Witam serdecznie wszystkich po dosyć długiej przerwie.
Po lekkich problemach finansowych i zniechęceniu do wspaniałej aktywności, jaką jest pilotowanie śmigłowców RC, postanowiłem do niej wrócić. Tym razem jednak bardziej z głową, więc chcę przez jakiś czas najpierw zająć się lataniem na symulatorze. Jedynym transmiterem/aparaturą, którą posiadam jest ta od Lamy V4 - dosyć prosta, 4-kanałowa. Aparatura ta ma tę nieprzyjemną cechę, że jest zasilana ośmioma bateriami AA, a przez kabel, którym łączę ją z komputerem nie jest zasilana. W związku z tym wymyśliłem kilka opcji i zastanawiam się, która jest najlepsza:
1. Kupienie 8 akumulatorków AA i ładowarki (kwestia wyboru spośród szerokiego asortymentu)

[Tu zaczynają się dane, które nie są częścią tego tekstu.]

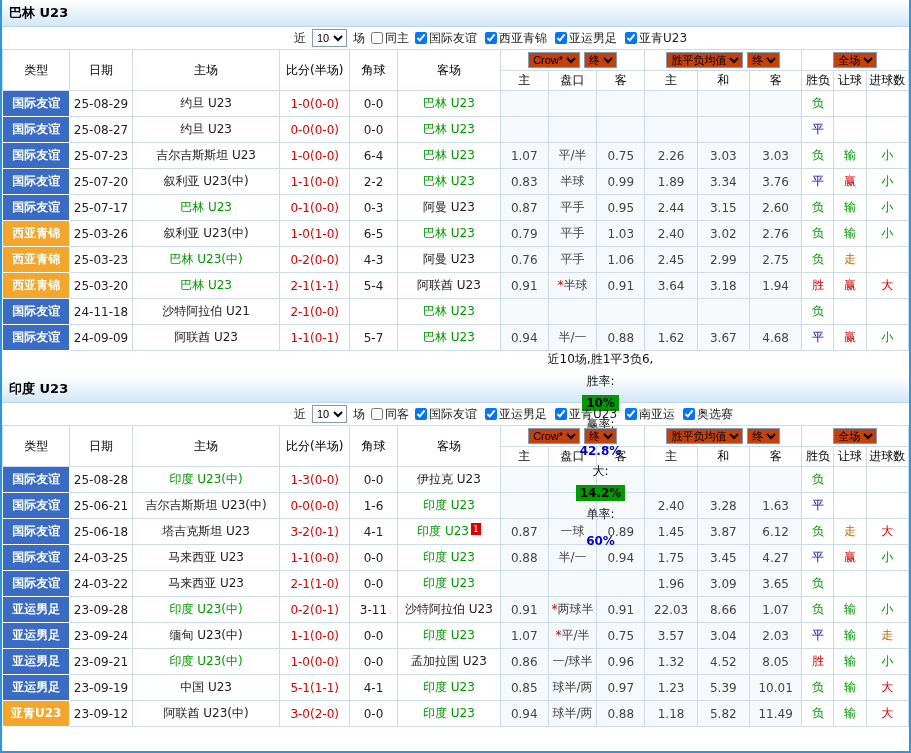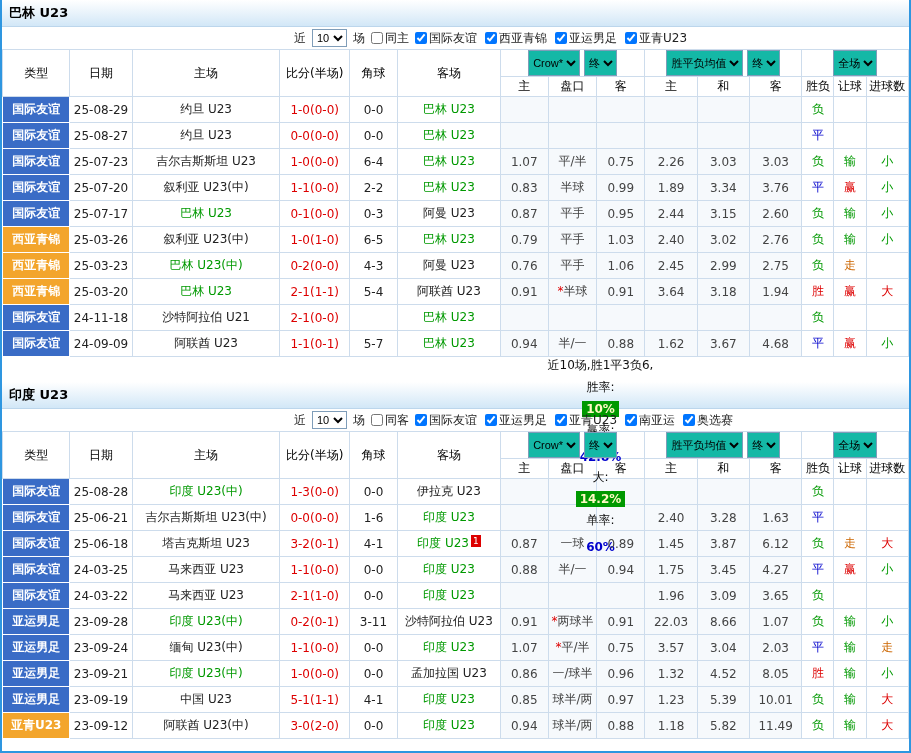"Crow*" th select { background: #14b8a6 -> #c2410c; height: 26px -> 16px }
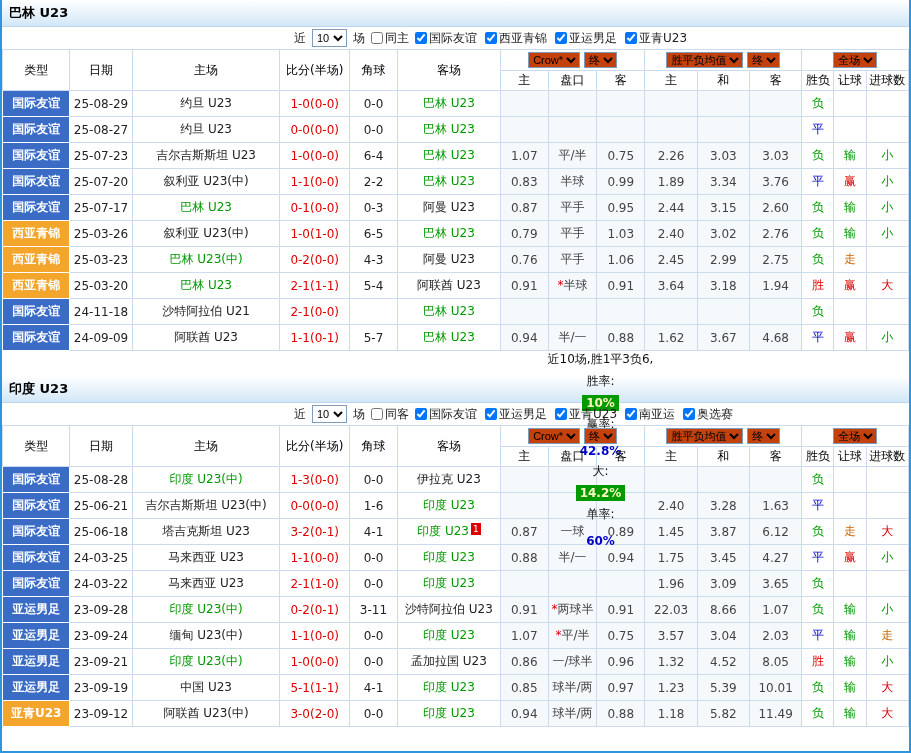"10%" .badge-green { color: #fef9c3 -> #000000 }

WADY: Wydatek na ładowarkę i akumulatorki, które nie wiadomo, jak długo wytrzymają
2. Wykorzystanie istniejącego gniazda z napisem "charge" i odpowiednia przeróbka połączeń w środku tak, aby można było zasilać aparaturę za pomocą 12-voltowego zasilacza przez to gniazdo (konsultowałem tę opcję z bratem, który zna się na elektronice; po obejrzeniu tego, co jest w środku, stwierdził, że byłoby z tym sporo kłopotu)
WADY: trudność wykonania, łatwo coś zepsuć i nie gwarantuje to pewności odpowiedniego działania
3. Kupienie w miarę przyzwoitej, 6-kanałowej aparatury, która:
a) jest zasilana czterema bateriami AA
b) może być zasilana z komputera przez kabel
c) może być zasilana przez zasilacz
WADY: za jakiś czas planuję kupić śmigłowiec, który mam na oku (ESKY D700 3G), który jest sprzedawany z aparaturą, a nie są mi potrzebne dwie.
Chciałbym prosić Was o rady w tej kwestii.